DPM 2010 fails to backup virtual guests on a Hyper-V Cluster Shared Volume using hardware VSS provider RRS feed

  • Question

  • We have been battling with this problem for 2 years now and have raised calls with Microsoft and EMC both of which have not resulted in a resolution.

    We have an 8 node CSV with about 40 virtual servers on it.  The Hyper-V hosts are Windows 2008 R2 SP1 servers with the Hyper-V role installed and the SAN is a Clarion CX3-10c and we are using the EMC 4.7.1 hardware provider for snaphots. The problem we have is that snapshots are not 'always' getting created on the SAN and the recovery points in DPM fail.  It often takes several attempts to re-run the job before it successfully works.

    The MaxParallelBackups registry key is set to 1 on the DPM server so we are running jobs serially on each node and we have aligned all the VMs so the Hyper-V owner of each VM is the same owner of the CSV that those VMs have their resources on.

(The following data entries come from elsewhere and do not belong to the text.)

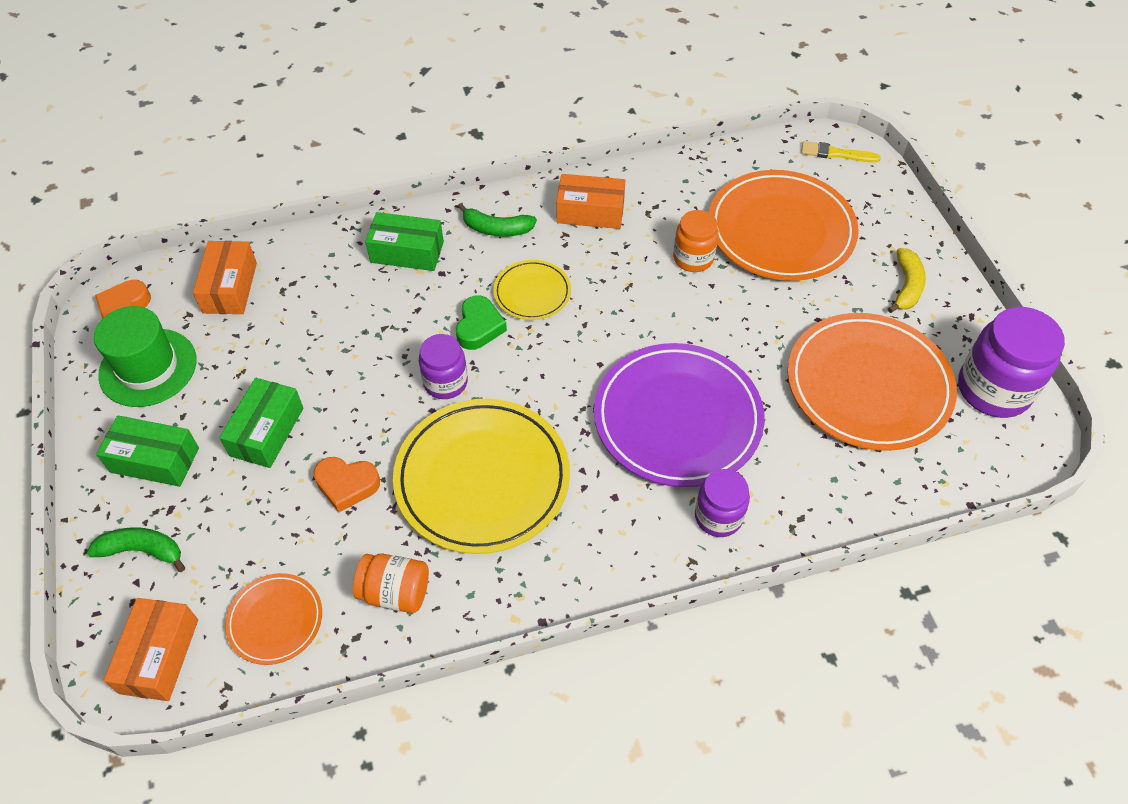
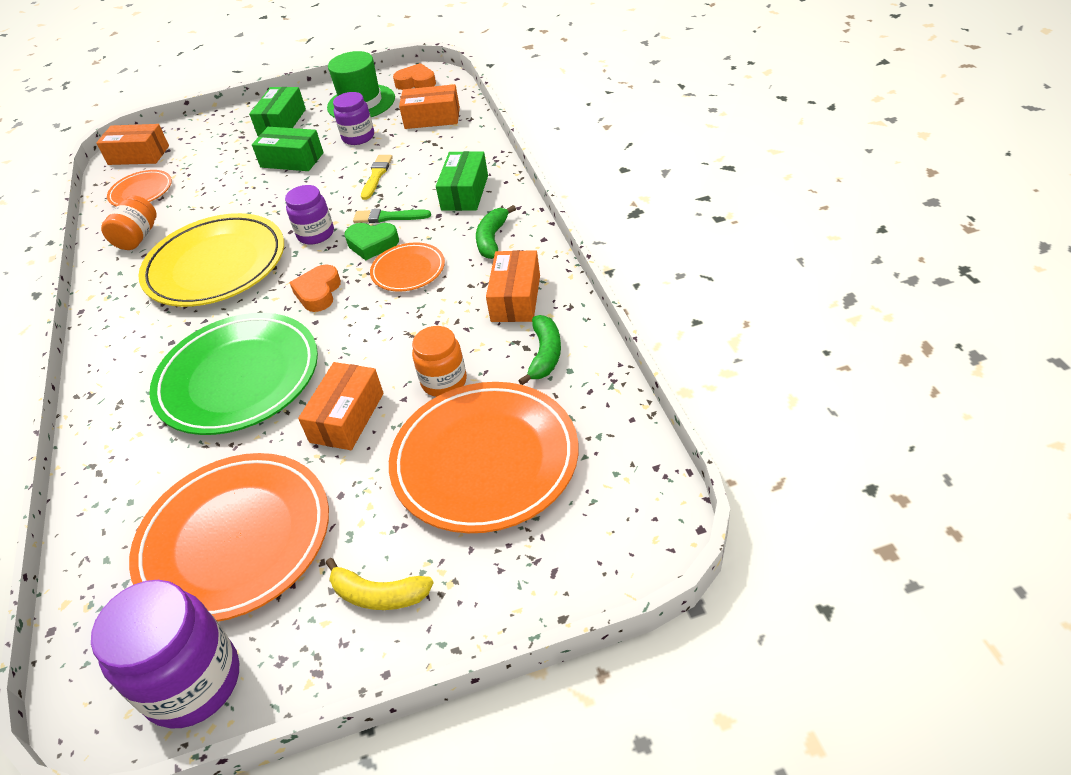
camera: 95 degrees right, 10 degrees down
green banana [87,527,185,572] -> green banana moved to [518,315,561,385]
orange heart [313,457,380,512] -> orange heart moved to [289,265,341,312]
yellow plate [493,260,571,320] -> orange plate [370,242,445,292]
purple plate [594,343,765,487] -> green plate [149,313,318,435]
purple jar [695,469,750,537] -> purple jar moved to [333,92,374,145]
yellow brush [801,141,881,163] -> yellow brush moved to [361,155,393,200]
none -> orange box [298,362,384,450]
none -> green brush [353,209,431,223]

We have done this to avoid any ownership changes to reduce the risk of failures.  This has had some success and it is not always the same servers that fail which gives this problem an unfortunate degree on intermittency!

    There is no DataSourceGroups.xml anymore after I have tried to implement previously (it's effectiveness unproven though). We get a few days grace sometimes where backups are running with no problems but the longest run of success we have had is about 2-3 weeks which is our most recent run and it's cessation has led me to post this on the forum. Since Wednesday last week we have had regular failures with between 9 - 12 failures each night.  The annoying part of this is that we hadn't made any changes to either DPM or the Cluster which makes no real sense.

    One thing I could do is split the Protection Groups so all the VMs on Hyper-V host1 are in one group, all the ones on Hyper-V host2 in another and so forth, however if anyone could advise me if this will be any help or not before I do it that would be much appreciated as I don't want to do this unless I have to in case I hit capacity problems (most VMs are in one large protection group at present)

    Any help would be much appreciated (I have logs I can attach if anyone would like to see a sample of when the failures occur),



    Thursday, May 1, 2014 2:30 PM